WHAT YOU NEED TO DO:
Write out each record in full and exactly as given. Skip any pictures.
EXTRACTED INFORMATION below:
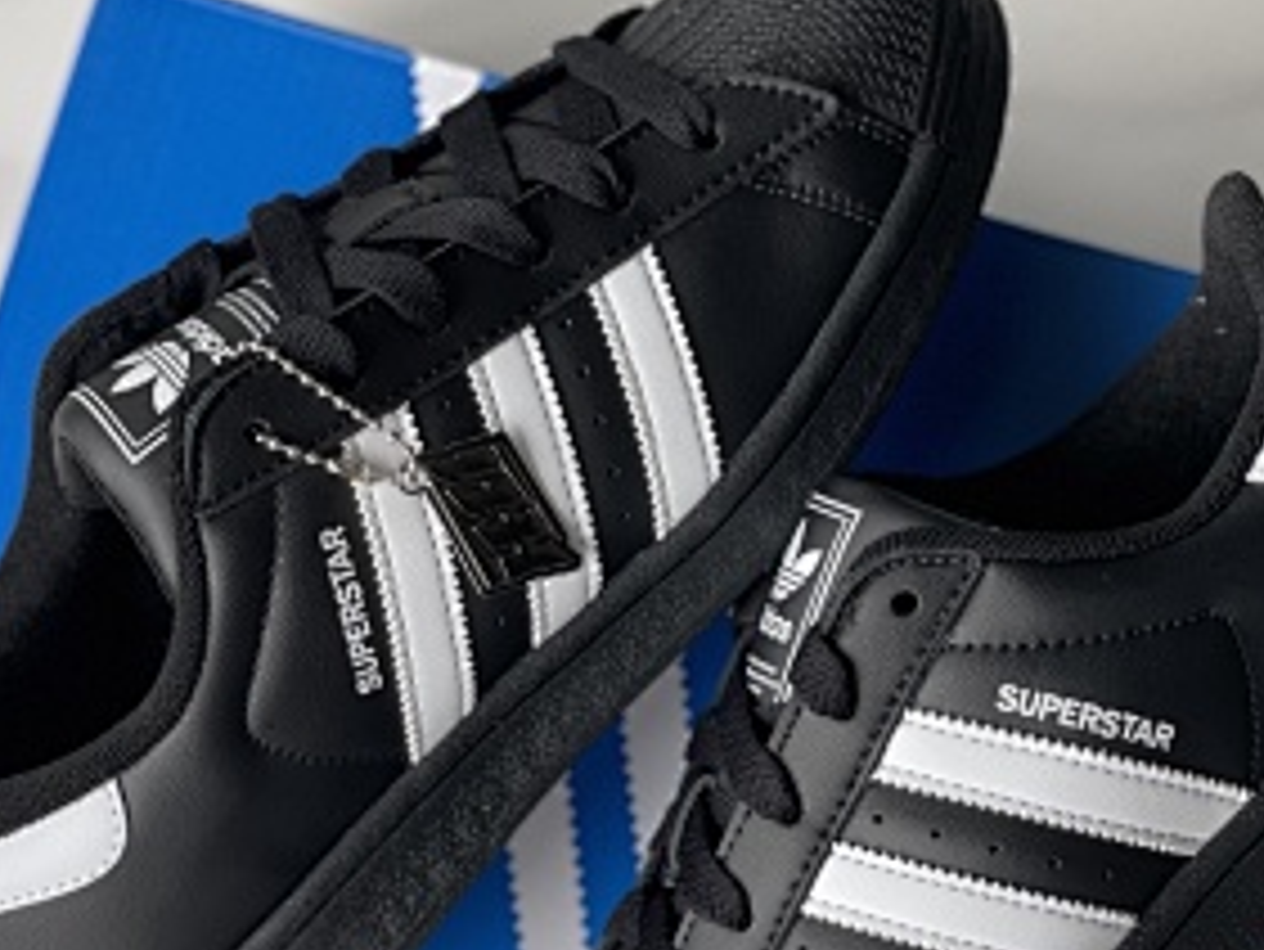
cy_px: 682
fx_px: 4164
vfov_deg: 13.0
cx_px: 751
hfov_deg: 17.2
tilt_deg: -80.8
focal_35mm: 114
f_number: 2.2
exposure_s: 1/121
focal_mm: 7.5
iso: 50
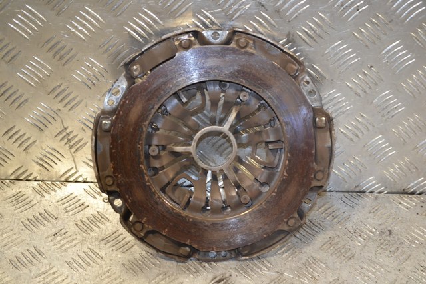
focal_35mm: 66
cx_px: 213
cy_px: 142
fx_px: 781
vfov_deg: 20.6
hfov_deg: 30.5
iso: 400
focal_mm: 44
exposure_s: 1/60
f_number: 5.3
End of EXTRACTED INFORMATION.
REPLY:
cy_px: 682
fx_px: 4164
vfov_deg: 13.0
cx_px: 751
hfov_deg: 17.2
tilt_deg: -80.8
focal_35mm: 114
f_number: 2.2
exposure_s: 1/121
focal_mm: 7.5
iso: 50
focal_35mm: 66
cx_px: 213
cy_px: 142
fx_px: 781
vfov_deg: 20.6
hfov_deg: 30.5
iso: 400
focal_mm: 44
exposure_s: 1/60
f_number: 5.3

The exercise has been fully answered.